Before we look into that, I’d like first to share a little history. Growing coffee as a cash crop in this area first started in earnest during the colonial period. In the late 1800’s the region was controlled by Germany. Settlers established estates and planted coffee throughout the early part of the 20th century. After WWI the League of Nations transferred administrative rights to the area (called Tanganyika) to the United Kingdom. When the British took over in 1920, coffee planting really took off and coffee exporting became a big deal. Then in 1973 the new government instituted a massive land reform policy in the Kilimanjaro area that transferred ownership of the coffee estates to local societies. It didn’t work out very well, though, as most of the farms fell into quickly disrepair. Production fell apart, and many of the farms were abandoned altogether by 1980. Today it is back on the rise. There is still a bit too much state involvement perhaps, but the coffee industry has begun to liberalize. A few artifacts remain and the complicated tax system and the stifling bureaucracy of the national coffee board have not yet been fully resolved, but signs of progress are there.

I first got involved in Tanzania about three years ago when I visited to attend a coffee conference. It was there that I met a pair of young siblings who had recently made a major life change.
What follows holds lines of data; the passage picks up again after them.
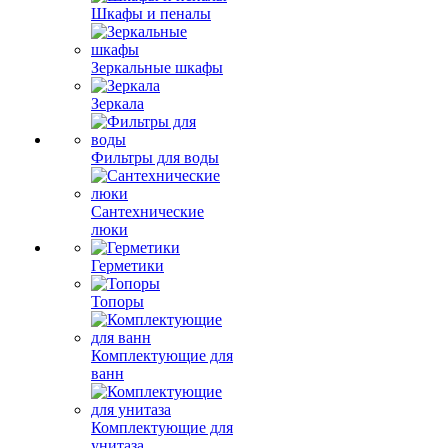
Шкафы и пеналы
Зеркальные шкафы
Зеркала
Фильтры для воды
Сантехнические
люки
Герметики
Топоры
Комплектующие для
ванн
Комплектующие для
унитаза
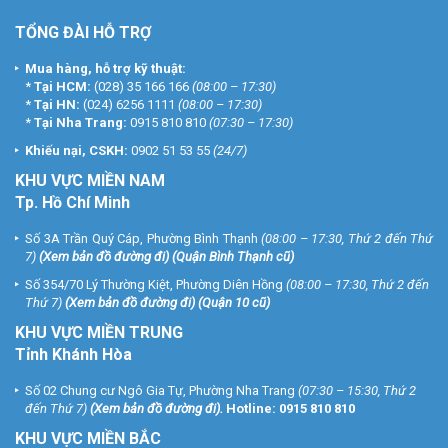
TỔNG ĐÀI HỖ TRỢ
Mua hàng, hỗ trợ kỹ thuật:
*
Tại HCM:
(028) 35 166 166
(08:00 – 17:30)
*
Tại HN:
(024) 6256 1111
(08:00 – 17:30)
*
Tại Nha Trang:
0915 810 810
(07:30 – 17:30)
Khiếu nại, CSKH:
0902 51 53 55
(24/7)
KHU
VỰC MIỀN NAM
Tp. Hồ Chí Minh
Số 3A Trần Quý Cáp, Phường Bình Thạnh
(08:00 – 17:30, Thứ 2 đến Thứ
7)
(
Xem bản đồ đường đi
) (Quận Bình Thạnh cũ)
Số 354/70 Lý Thường Kiệt, Phường Diên Hồng
(08:00 – 17:30, Thứ 2 đến
Thứ 7)
(
Xem bản đồ đường đi
) (Quận 10 cũ)
KHU VỰC MIỀN TRUNG
Tỉnh Khánh Hòa
Số 02 Chung cư Ngô Gia Tự, Phường Nha Trang
(07:30 – 15:30, Thứ 2
đến Thứ 7)
(
Xem bản đồ đường đi
).
Hotline:
0915 810 810
KHU VỰC MIỀN BẮC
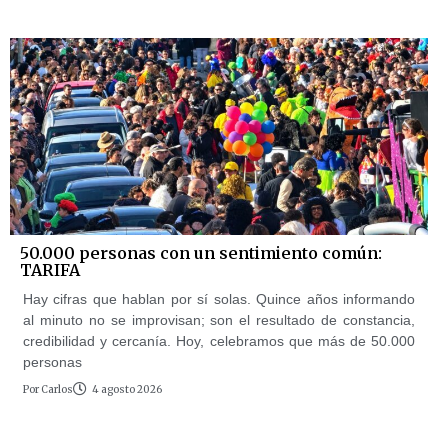
50.000 personas con un sentimiento común:
TARIFA
Hay cifras que hablan por sí solas. Quince años informando
al minuto no se improvisan; son el resultado de constancia,
credibilidad y cercanía. Hoy, celebramos que más de 50.000
personas
Por
Carlos
4 agosto 2026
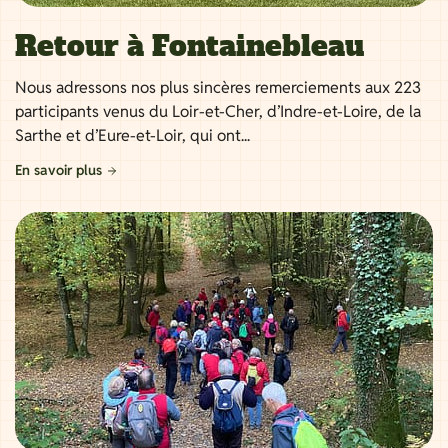
Retour à Fontainebleau
Nous adressons nos plus sincères remerciements aux 223
participants venus du Loir-et-Cher, d’Indre-et-Loire, de la
Sarthe et d’Eure-et-Loir, qui ont...
En savoir plus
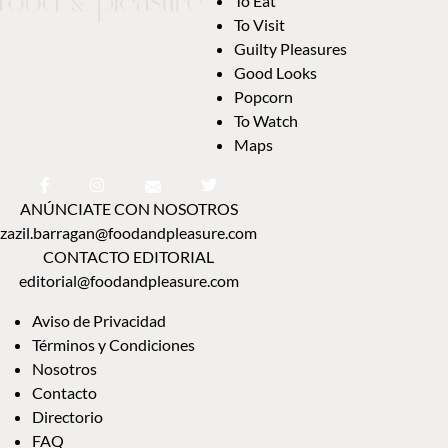
To Eat
To Visit
Guilty Pleasures
Good Looks
Popcorn
To Watch
Maps
ANÚNCIATE CON NOSOTROS
zazil.barragan@foodandpleasure.com
CONTACTO EDITORIAL
editorial@foodandpleasure.com
Aviso de Privacidad
Términos y Condiciones
Nosotros
Contacto
Directorio
FAQ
After growing up in Kenya and studying abroad in the UK, they returned to Africa with the idea that they’d breath life into a farm that had been in the family since the 70’s but which hadn’t been given a lot of love lately. The meeting was fortuitous. We became friends quickly and ever since have been collaborating to work on sorting out the quality puzzle.

The “farm” is actually a collection of farms: Edelweiss, Ascona, and Helgoland border each other along the outer ridge of the Ngorongoro Crater. Having moved from German to British ownership in the early part of the century, the farms were purchased by an American multinational that merged all the farms in the area. But by 1970 they had gone bankrupt, and the banks put the farms up for auction. They were purchased in 1971 by the late B.N. Vohora and are currently being managed by his grandson Neel and granddaughter Kavita.
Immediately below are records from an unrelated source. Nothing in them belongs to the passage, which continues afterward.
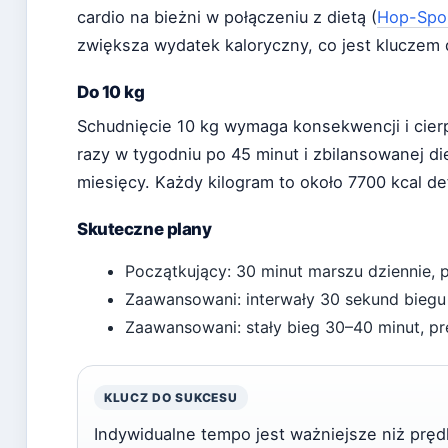
cardio na bieżni w połączeniu z dietą (
Hop-Spo
zwiększa wydatek kaloryczny, co jest kluczem 
Do 10 kg
Schudnięcie 10 kg wymaga konsekwencji i cier
razy w tygodniu po 45 minut i zbilansowanej die
miesięcy. Każdy kilogram to około 7700 kcal def
Skuteczne plany
Początkujący: 30 minut marszu dziennie, 
Zaawansowani: interwały 30 sekund biegu 
Zaawansowani: stały bieg 30–40 minut, p
KLUCZ DO SUKCESU
Indywidualne tempo jest ważniejsze niż prędko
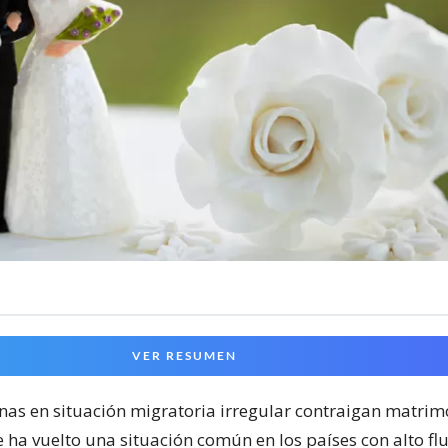
VER RESUMEN
nas en situación migratoria irregular contraigan matrim
 ha vuelto una situación común en los países con alto fl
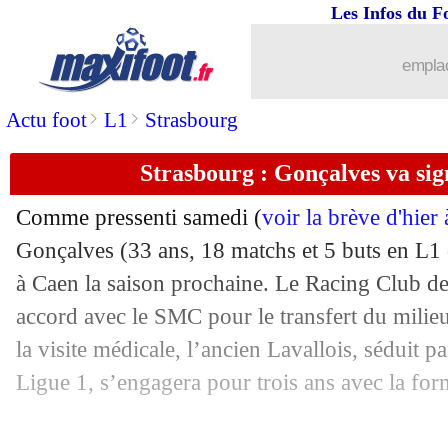
Les Infos du F
23/06
CAN
: le Maroc s'impose sur le fil !
emplac
23/06
CdM (f)
: les Bleues invaincues face a
>
>
Actu foot
L1
Strasbourg
23/06
OM
: les maillots extérieur et third 2
Strasbourg : Gonçalves va sign
23/06
PSG
: Cavani croit en Tuchel
Comme pressenti samedi (
voir la brève d'hier
23/06
CdM (f)
: les Bleues, Lizarazu attend 
Gonçalves
(33 ans, 18 matchs et 5 buts en L1 
à Caen la saison prochaine. Le Racing Club d
23/06
PSG
: Al-Khelaïfi réagit au départ de
accord avec le SMC pour le transfert du milieu
la visite médicale, l’ancien Lavallois, séduit p
23/06
EdF (f)
: Asseyi préférée à Thiney ?
Ligue 1, s’engagera pour trois ans avec la for
23/06
RD Congo
: les excuses des joueurs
Over the last few years there have been massive improvements. It is a testament to the efforts of Neel and Kavita that the quality of the coffees has been getting steadily better as a result of renewed investment in the farm infrastructure. They’ve installed a shaded drying area and have been experimenting lately with drying times and methodology to try to get the formula right. They’ve reinvested in the staff at the farms, added new pulping equipment, rebuilt their cupping lab, established protocols for keeping coffee lots separated until they can be evaluated for quality, planted new shade trees, added new varieties...the list goes on. And it is just the beginning, really. A lot has been done, but success will depend on what happens over the next five to ten years. Recently macadamia was planted as well in order to diversify income. Water resources are scarce and rising fuel prices are getting everyone worried, so Neel and Kavita have been working to design an efficient system for drip irrigation and have been purchasing manure from a local Masai community to use as fertilizer and reduce reliance on synthetic inputs.

There are of course still plenty of challenges ahead. They’ve got to make the quality formula work on a larger scale if they are to succeed. Drought is still an ever-present threat. The politics within the domestic coffee industry still cry out for reform. And then there are the elephants…these are the only farms I’ve been to in the world where the biggest source of worry is not fungus or insect damage but invasion during the night by marauding herds of elephants, buffalo, and even lions! They pass through from time to time looking for water, and elephants will actually locate underground pipes and dig them up with their tusks. When they walk through the farm they trample everything in their path, leaving a big swath of razed land. Amazing. And you thought rabbits in your garden were destructive.